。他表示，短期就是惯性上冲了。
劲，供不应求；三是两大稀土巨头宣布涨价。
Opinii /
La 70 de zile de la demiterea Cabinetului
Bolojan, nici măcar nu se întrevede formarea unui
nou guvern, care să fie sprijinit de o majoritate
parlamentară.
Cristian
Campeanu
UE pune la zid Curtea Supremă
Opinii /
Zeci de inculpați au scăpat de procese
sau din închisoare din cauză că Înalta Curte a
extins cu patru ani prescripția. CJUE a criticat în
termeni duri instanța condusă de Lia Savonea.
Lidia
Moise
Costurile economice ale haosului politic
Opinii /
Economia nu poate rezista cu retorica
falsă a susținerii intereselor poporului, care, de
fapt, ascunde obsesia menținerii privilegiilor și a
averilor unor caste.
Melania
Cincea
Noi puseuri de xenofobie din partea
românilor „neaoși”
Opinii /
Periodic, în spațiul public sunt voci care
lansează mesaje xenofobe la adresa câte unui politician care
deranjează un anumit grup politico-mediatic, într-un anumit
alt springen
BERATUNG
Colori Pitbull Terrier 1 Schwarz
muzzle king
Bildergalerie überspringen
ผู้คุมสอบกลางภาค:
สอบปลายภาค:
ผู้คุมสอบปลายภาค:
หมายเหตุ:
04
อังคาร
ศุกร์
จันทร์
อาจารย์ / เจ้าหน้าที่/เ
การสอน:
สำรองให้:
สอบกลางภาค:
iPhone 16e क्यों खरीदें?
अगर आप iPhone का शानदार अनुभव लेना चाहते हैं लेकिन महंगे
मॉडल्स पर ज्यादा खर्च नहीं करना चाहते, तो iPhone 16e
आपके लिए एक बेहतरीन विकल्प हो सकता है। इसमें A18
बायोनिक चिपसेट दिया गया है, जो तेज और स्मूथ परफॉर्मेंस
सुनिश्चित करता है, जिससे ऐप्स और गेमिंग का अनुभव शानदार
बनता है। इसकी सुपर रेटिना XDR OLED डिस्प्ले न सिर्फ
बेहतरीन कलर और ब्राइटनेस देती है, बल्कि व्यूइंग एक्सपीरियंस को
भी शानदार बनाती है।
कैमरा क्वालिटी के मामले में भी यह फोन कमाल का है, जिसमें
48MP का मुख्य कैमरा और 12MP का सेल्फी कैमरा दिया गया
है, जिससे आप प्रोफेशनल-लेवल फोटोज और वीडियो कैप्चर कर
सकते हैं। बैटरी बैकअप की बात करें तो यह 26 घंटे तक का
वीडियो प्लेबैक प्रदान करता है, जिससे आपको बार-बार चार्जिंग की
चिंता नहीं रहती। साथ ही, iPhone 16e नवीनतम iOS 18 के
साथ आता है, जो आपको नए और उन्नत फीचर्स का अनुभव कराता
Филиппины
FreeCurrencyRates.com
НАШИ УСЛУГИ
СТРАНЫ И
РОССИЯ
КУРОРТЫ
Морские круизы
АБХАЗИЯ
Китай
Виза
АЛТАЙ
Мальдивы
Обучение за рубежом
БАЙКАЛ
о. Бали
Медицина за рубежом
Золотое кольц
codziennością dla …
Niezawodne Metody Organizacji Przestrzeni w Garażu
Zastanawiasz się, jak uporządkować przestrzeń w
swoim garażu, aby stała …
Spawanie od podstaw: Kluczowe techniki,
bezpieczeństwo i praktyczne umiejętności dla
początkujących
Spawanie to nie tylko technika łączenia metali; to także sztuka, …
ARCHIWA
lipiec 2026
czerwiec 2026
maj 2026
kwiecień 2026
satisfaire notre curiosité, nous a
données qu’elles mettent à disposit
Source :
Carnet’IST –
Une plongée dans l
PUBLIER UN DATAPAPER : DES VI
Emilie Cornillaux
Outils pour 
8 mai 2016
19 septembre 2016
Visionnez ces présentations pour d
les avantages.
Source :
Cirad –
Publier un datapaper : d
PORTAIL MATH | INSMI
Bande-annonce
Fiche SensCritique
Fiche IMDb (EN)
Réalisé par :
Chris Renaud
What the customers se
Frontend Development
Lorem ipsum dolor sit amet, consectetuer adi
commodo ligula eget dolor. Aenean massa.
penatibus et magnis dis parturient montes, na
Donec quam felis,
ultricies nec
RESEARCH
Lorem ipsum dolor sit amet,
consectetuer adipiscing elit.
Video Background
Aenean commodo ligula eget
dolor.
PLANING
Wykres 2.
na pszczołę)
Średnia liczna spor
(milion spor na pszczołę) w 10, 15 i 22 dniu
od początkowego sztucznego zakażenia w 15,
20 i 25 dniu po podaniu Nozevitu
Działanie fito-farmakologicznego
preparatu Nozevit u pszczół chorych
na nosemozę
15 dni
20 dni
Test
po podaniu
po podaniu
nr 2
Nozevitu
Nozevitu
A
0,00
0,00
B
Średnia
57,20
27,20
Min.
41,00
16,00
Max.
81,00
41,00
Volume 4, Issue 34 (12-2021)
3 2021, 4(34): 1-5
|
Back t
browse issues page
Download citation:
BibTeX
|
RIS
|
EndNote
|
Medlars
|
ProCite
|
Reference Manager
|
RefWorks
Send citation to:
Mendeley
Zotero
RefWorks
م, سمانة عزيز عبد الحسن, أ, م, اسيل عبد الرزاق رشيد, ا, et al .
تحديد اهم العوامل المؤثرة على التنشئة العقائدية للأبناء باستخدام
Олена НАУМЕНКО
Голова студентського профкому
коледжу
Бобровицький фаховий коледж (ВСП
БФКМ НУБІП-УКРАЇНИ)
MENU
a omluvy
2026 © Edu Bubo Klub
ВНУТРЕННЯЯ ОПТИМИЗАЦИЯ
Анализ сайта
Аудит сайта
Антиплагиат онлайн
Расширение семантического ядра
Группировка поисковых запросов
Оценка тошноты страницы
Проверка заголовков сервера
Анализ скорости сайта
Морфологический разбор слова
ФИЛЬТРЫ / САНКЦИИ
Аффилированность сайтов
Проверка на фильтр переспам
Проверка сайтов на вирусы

What is needed —
State the number of lines in the records that hold the string "Lorem", and add nothing.

Exercise result —
2